# Basis of Convolution Neural Network
### CNN with MNIST

#### feature map size = floor((I-K+2P)/S+1), where I : image size, K : filter size, S : stride, P : padding

In [4]:
# import module and initialize hyper-parameters
import torch
import torch.nn as nn
import torch.optim as optim
import torch.nn.init as init
import torchvision.datasets as dset   # torchvision module which reads data
import torchvision.transforms as transforms  # torchvision module which transform loaded image
from torch.utils.data import DataLoader

In [5]:
batch_size = 256
learning_rate = 0.0002
num_epoch = 10

# load dataset
mnist_train = dset.MNIST('./', train = True, transform = transforms.ToTensor(), target_transform = None, download = True) # transform : transfomation of image, target_transform : transformation of label
mnist_test = dset.MNIST('./', train = False, transform = transforms.ToTensor(), target_transform = None, download = True)

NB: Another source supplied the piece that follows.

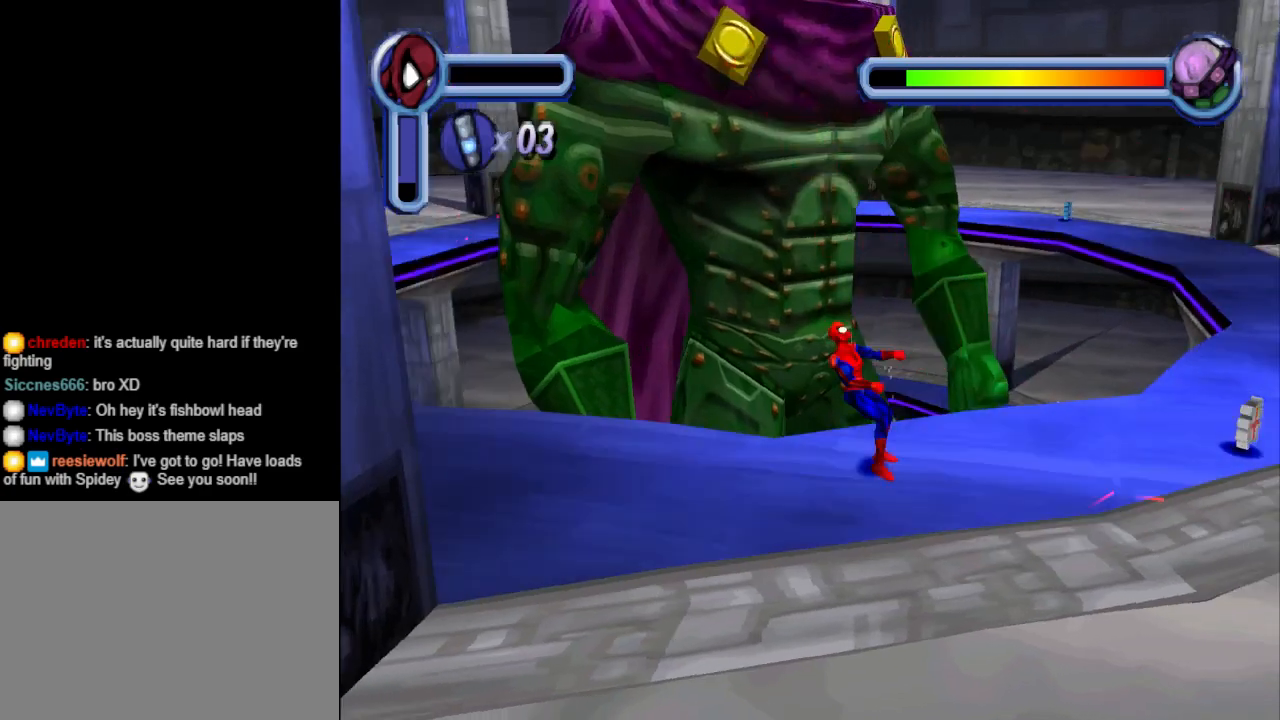
{"buttons": ["DPAD_RIGHT"], "events": []}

train_loader = torch.utils.data.DataLoader(mnist_train, batch_size = batch_size, shuffle = True, num_workers = 2, drop_last = True) 
test_loader = torch.utils.data.DataLoader(mnist_test, batch_size = batch_size, shuffle = False, num_workers = 2, drop_last = True)

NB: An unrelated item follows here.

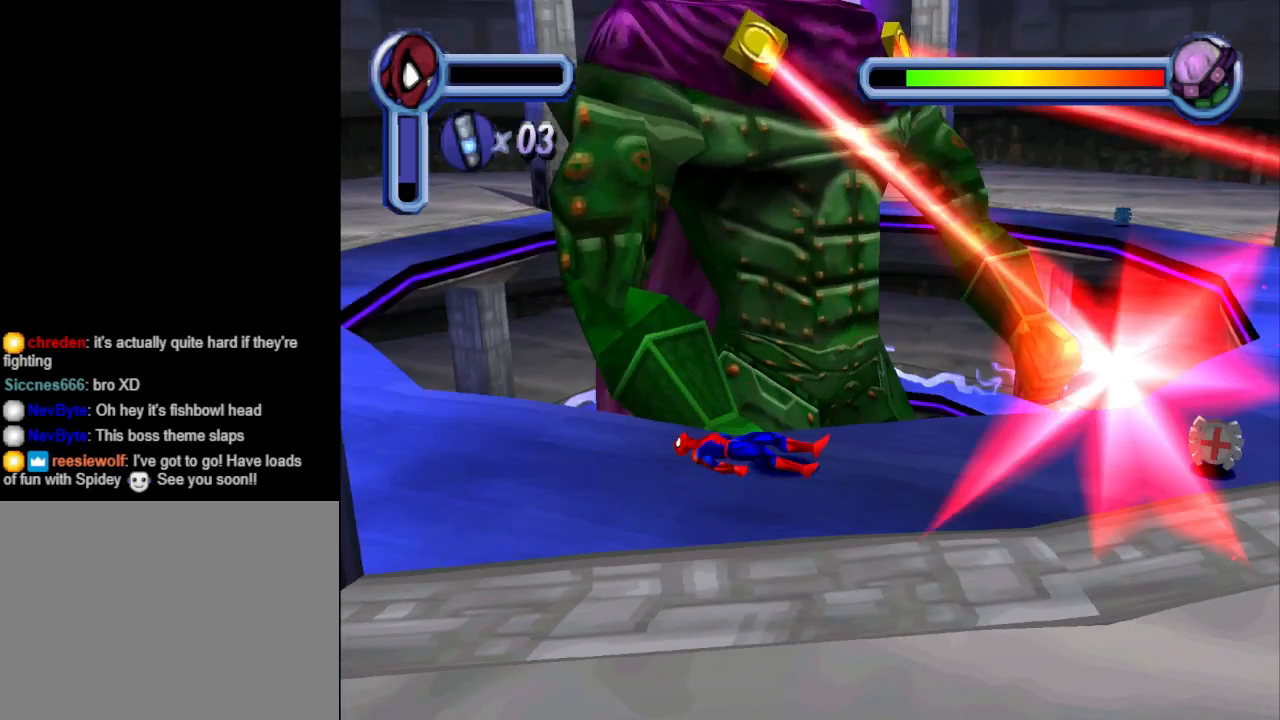
{"buttons": [], "events": [[233, "CROSS", "down"], [333, "DPAD_RIGHT", "up"], [400, "CROSS", "up"]]}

Downloading http://yann.lecun.com/exdb/mnist/train-images-idx3-ubyte.gz to ./MNIST/raw/train-images-idx3-ubyte.gz


100.1%

Extracting ./MNIST/raw/train-images-idx3-ubyte.gz to ./MNIST/raw
Downloading http://yann.lecun.com/exdb/mnist/train-labels-idx1-ubyte.gz to ./MNIST/raw/train-labels-idx1-ubyte.gz


113.5%

Extracting ./MNIST/raw/train-labels-idx1-ubyte.gz to ./MNIST/raw
Downloading http://yann.lecun.com/exdb/mnist/t10k-images-idx3-ubyte.gz to ./MNIST/raw/t10k-images-idx3-ubyte.gz


100.4%

Extracting ./MNIST/raw/t10k-images-idx3-ubyte.gz to ./MNIST/raw
Downloading http://yann.lecun.com/exdb/mnist/t10k-labels-idx1-ubyte.gz to ./MNIST/raw/t10k-labels-idx1-ubyte.gz


180.4%

Extracting ./MNIST/raw/t10k-labels-idx1-ubyte.gz to ./MNIST/raw
Processing...
Done!


In [10]:
# build CNN
class CNN(nn.Module):
    def __init__(self):
        super(CNN,self).__init__()
        self.layer = nn.Sequential(
            nn.Conv2d(1, 16, 5),
            nn.ReLU(),
            nn.Conv2d(16, 32, 5),
            nn.ReLU(),
            nn.MaxPool2d(2, 2),
            nn.Conv2d(32, 64, 5),
            nn.ReLU(),
            nn.MaxPool2d(2, 2)
        )
        self.fc_layer = nn.Sequential(
            nn.Linear(64*3*3, 100),
            nn.ReLU(),
            nn.Linear(100, 10),
        )
        
    def forward(self, x):
        out = self.layer(x)
        out = out.view(batch_size, -1)
        out = self.fc_layer(out)
        
        return out

In [11]:
# initialize model and loss function
device = torch.device("cuda:0" if torch.cuda.is_available() else "cpu")
model = CNN().to(device)
loss_func = nn.CrossEntropyLoss()
optimizer = torch.optim.Adam(model.parameters(), lr = learning_rate)

# training
loss_arr = []
for i in range(num_epoch):
    for j, [image, label]in enumerate(train_loader):
        x = image.to(device)
        y_ = label.to(device)
        
        optimizer.zero_grad()
        output = model.forward(x)
        loss = loss_func(output, y_)
        loss.backward()
        optimizer.step()
        
        if j%1000 == 0 :
            print(loss)
            loss_arr.append(loss.cpu().detach().numpy())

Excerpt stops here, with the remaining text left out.